◆ SET OF TASKS
1 > In the tide pool essay below, what did the writer find in the first shallow pool?
2 > Write what comes next in the tide pool essay, starting right after its final sentence.

◆ SELECTION
————————

Miniature Seas

The tide goes out imperceptibly. The boulders show and seem to rise up and the ocean recedes leaving little pools, leaving wet weed and moss and sponge, iridescence and brown and blue and China red. On the bottoms lie the incredible refuse of the sea, shells broken and chipped and bits of skeleton, claws, the whole sea bottom a fantastic cemetery on which the living scamper and scramble.

– John Steinbeck

Salty air, thick with the scent of the sea, gently tickled my skin as Vince and I hopped across massive bone-white trunks that had come to rest on a dark, sandy beach. The morning sky was roiling with gray clouds that formed an ever-present band along the coast. Somewhere nearby, sunshine was already warming the bark of ancient redwood trees, but the shore was still blanketed in an angry mist that threatened to pour down rain at any moment.

This morning was me and Vince’s only chance to get to the coast at low tide, one of the two non-negotiable items on our Redwood itinerary. My excitement mounted as we balanced across the driftwood logs, picking our way toward a rocky outcropping we’d seen from a high point on the trail we took down to the beach. The rocks would be the perfect spot to search for sea creatures.

When we finally stepped off the log jam and onto the shore, we saw that we’d need to cross one more obstacle. A fast moving, but shallow river separated us from the looming sea stacks. Undeterred, Vince leapt across the flow with ease. I on the other hand, am still not able to jump like I could before I broke my leg last year. I backed up and ran toward the river, stopping just at the edge of the water in defeat. I couldn’t bring myself to attempt the leap. Slightly annoyed, I took off my hiking shoes and waded through the ankle-deep stream as Vince teased me good-naturedly. I rolled my eyes in response as I wiggled my now sandy feet back into my shoes.

My frustration was soon forgotten as we approached the jagged rocks. Thousands of little pools stretched before us, exposed by the receding tide. I gingerly stepped up onto a rock, careful to avoid crushing anything that might be alive under my feet, and looked down into the first of many shallow pools to find a brightly colored purple shore crab. Its carapace was a beautiful, deep red that immediately had me thinking about which paints I would mix to reproduce it.

————————

◆ SUPPLIED ENTRIES
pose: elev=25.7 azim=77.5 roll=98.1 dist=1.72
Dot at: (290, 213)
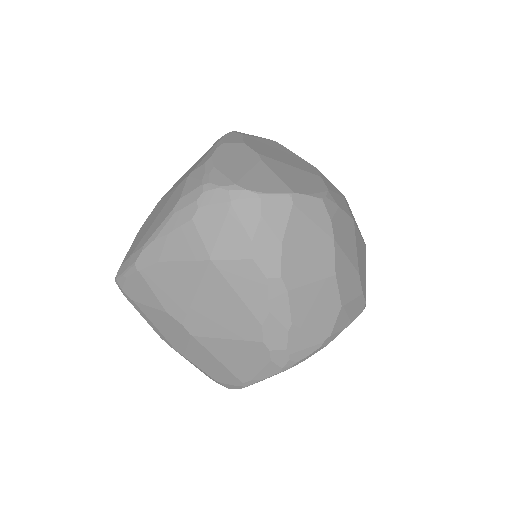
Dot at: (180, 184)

————————

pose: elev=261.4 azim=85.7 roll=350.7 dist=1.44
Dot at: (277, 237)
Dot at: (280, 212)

————————

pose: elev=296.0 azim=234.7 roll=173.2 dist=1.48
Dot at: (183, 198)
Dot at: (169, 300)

————————

◆ EXPECTED RESULTS
1 > A brightly colored purple shore crab.

2 >
A few more careful hops across rocks revealed many tiny hermit crabs, but I was most excited when we saw our first ochre sea star. For years, I’ve been wanting to go tide pooling in the Pacific Northwest specifically to see piles of ochre sea stars, and now that dream was finally a reality. At first, we saw only purple stars, but after walking further, we began to see more and more bright orange ones too.

The further we got from shore, the slimier our path became. I wasn’t exactly thrilled with having to try not to fall as I stepped on wet seaweed, but I did notice that I had become much more surefooted since last winter. I took a moment to marvel at the fact that just six months ago I was having an emotional crisis while trying to balance on some dry, grippy rocks in Joshua Tree. Now I was nimbly jumping across wet stone as though I never shattered my tibial plateau. It’s kind of amazing how your body can keep healing long after you’ve stopped noticing any progress. Even Vince noticed how well I was doing, which made me feel extra accomplished.

Vince was determined to go all the way out to the end of the rock pile where there was a large sea stack that he wanted to climb. The tide was still receding, but I kept a close eye on the ocean anyways, not wanting to fall victim to one of the “sneaker waves” that all of the Redwood brochures warn about. There was a large boulder about halfway out to the stack where a black oystercatcher was standing sentinel. The bird stayed put as we approached, allowing me to get the best look (and best photos) that I’ve ever gotten of an oystercatcher. I loved its comically long beak and bright orange eyes. I added it to my mental list of tide pool animals that I wanted to paint right under the crab and sea stars. Once all of the business of summer has calmed down, I want to paint a large tide pool scene from images I took on this excursion.

Ever so carefully, we approached the sea stack. The rocks had become increasingly slippery as went, but I made it all the way out without so much as slipping. Vince climbed the stack with ease, but I gave it a pass because it was covered in what looked like the excrement of a thousand shorebirds, and I’ve have enough adventures in shorebird excrement to last a lifetime.

When he returned, we got right back to gazing into pools in search of wildlife. Out here, there were large anemones mixed in with the sea stars, and we were extra careful not to step on any anemones that were attached to exposed rock.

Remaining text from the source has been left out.